Top of Information

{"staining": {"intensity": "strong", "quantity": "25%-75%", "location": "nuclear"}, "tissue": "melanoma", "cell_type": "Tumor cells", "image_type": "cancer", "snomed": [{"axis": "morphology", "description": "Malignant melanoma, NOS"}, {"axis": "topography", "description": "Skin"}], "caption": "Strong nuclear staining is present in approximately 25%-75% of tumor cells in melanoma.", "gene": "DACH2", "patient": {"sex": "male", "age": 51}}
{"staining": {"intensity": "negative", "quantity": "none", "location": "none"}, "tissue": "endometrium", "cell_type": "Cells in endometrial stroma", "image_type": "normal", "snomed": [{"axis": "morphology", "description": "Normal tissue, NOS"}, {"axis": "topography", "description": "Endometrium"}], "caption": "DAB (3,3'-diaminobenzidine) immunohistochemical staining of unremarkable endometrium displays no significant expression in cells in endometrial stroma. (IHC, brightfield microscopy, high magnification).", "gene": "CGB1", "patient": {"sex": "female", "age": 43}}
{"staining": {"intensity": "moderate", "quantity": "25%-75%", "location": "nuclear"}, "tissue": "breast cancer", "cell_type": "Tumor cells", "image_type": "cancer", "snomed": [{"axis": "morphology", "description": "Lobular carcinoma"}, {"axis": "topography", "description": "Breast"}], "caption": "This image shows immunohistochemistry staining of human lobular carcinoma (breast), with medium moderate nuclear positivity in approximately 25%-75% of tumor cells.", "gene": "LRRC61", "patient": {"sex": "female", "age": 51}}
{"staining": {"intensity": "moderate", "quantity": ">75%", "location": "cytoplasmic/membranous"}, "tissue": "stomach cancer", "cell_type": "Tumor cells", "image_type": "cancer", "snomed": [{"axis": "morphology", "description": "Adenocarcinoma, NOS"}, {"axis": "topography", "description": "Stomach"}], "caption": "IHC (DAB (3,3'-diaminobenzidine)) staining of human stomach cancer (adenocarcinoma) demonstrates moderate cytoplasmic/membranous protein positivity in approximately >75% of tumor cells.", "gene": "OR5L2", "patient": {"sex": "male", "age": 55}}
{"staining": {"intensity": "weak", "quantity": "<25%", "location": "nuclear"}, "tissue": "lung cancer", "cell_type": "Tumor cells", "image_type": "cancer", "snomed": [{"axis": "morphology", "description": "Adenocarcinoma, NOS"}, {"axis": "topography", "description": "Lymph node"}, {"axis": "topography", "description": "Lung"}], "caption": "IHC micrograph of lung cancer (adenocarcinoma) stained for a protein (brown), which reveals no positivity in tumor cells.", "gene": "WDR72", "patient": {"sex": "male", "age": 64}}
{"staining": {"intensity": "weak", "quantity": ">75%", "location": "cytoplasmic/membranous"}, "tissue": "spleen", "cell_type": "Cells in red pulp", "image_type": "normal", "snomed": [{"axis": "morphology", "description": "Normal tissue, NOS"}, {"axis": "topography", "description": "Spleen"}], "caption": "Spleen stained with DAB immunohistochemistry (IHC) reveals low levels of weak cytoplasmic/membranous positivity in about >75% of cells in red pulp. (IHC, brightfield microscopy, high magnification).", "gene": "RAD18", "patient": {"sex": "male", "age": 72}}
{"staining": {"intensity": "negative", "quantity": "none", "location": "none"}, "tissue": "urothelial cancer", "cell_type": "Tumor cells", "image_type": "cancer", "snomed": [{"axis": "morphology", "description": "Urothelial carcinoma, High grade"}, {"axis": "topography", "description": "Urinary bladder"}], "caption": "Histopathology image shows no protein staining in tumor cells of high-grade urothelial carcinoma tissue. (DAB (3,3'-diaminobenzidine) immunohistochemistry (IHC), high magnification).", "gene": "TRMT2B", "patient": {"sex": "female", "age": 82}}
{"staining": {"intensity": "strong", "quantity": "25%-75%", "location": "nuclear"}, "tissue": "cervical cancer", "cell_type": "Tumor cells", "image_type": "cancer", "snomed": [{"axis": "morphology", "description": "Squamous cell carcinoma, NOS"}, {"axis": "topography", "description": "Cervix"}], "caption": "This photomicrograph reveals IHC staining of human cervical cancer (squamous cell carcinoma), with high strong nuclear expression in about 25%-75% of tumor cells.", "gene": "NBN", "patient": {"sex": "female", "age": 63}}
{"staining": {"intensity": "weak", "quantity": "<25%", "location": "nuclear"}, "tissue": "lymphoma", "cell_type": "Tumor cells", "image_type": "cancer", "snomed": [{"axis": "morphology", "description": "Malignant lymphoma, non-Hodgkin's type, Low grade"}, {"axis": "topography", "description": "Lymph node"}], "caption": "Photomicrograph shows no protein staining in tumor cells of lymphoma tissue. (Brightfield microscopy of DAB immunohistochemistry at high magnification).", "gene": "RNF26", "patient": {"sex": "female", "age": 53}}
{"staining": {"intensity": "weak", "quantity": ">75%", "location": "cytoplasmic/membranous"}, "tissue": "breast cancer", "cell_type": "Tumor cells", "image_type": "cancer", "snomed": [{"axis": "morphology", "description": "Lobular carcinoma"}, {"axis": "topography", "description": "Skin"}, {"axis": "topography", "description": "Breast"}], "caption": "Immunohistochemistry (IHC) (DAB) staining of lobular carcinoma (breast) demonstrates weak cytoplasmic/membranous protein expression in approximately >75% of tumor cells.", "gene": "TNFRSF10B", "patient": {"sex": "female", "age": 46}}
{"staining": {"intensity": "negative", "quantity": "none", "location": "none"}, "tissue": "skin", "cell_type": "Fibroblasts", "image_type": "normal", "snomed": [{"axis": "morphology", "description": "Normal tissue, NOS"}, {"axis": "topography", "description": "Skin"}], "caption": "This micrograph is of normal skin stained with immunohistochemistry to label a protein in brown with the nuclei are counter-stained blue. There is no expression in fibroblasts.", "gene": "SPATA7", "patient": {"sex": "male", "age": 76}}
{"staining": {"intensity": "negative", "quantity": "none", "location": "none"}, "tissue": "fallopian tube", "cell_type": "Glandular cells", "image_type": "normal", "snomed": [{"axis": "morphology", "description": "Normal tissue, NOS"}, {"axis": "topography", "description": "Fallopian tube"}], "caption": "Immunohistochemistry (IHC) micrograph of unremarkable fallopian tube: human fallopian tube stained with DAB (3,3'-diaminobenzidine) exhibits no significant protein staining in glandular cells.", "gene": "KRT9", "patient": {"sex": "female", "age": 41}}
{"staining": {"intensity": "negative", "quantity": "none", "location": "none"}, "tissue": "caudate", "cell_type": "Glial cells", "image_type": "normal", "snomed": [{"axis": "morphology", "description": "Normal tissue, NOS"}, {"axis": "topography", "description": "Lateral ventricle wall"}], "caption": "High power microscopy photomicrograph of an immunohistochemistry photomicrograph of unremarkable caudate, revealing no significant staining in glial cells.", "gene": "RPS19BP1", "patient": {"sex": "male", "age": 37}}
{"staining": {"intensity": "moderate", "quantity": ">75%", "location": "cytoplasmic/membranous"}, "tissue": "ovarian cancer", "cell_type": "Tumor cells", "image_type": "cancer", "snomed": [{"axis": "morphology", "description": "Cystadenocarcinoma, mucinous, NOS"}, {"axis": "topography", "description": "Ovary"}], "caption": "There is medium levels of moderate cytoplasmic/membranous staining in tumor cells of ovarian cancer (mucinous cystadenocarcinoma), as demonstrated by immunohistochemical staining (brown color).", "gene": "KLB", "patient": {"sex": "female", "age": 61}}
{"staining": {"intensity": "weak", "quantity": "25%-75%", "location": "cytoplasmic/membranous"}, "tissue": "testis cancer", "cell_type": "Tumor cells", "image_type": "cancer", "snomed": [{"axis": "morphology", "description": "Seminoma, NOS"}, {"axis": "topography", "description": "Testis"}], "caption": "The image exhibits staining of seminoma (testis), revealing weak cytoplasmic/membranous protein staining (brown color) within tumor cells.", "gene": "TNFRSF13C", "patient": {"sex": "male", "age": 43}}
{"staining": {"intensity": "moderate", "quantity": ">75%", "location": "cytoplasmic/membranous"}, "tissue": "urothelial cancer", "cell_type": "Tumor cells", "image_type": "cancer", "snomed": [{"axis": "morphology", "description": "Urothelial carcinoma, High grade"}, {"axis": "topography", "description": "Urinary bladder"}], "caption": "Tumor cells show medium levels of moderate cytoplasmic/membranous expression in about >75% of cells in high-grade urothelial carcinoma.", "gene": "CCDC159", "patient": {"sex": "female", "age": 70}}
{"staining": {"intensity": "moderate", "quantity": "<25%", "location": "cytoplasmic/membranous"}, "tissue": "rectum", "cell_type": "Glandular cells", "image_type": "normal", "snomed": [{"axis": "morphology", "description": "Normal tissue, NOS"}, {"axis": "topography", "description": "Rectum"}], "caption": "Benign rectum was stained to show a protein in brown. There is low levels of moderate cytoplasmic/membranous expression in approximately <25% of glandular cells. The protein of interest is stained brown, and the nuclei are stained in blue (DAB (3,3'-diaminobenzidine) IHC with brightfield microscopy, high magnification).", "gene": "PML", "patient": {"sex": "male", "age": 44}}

Bottom of Information

* Work instructions:
The listing above holds a line with "non-Hodgkin's type, Low" and a line with "(IHC) (DAB) staining". Print the stretch from the first through the second, exactly and alone.

* Solution to the problem:
{"staining": {"intensity": "weak", "quantity": "<25%", "location": "nuclear"}, "tissue": "lymphoma", "cell_type": "Tumor cells", "image_type": "cancer", "snomed": [{"axis": "morphology", "description": "Malignant lymphoma, non-Hodgkin's type, Low grade"}, {"axis": "topography", "description": "Lymph node"}], "caption": "Photomicrograph shows no protein staining in tumor cells of lymphoma tissue. (Brightfield microscopy of DAB immunohistochemistry at high magnification).", "gene": "RNF26", "patient": {"sex": "female", "age": 53}}
{"staining": {"intensity": "weak", "quantity": ">75%", "location": "cytoplasmic/membranous"}, "tissue": "breast cancer", "cell_type": "Tumor cells", "image_type": "cancer", "snomed": [{"axis": "morphology", "description": "Lobular carcinoma"}, {"axis": "topography", "description": "Skin"}, {"axis": "topography", "description": "Breast"}], "caption": "Immunohistochemistry (IHC) (DAB) staining of lobular carcinoma (breast) demonstrates weak cytoplasmic/membranous protein expression in approximately >75% of tumor cells.", "gene": "TNFRSF10B", "patient": {"sex": "female", "age": 46}}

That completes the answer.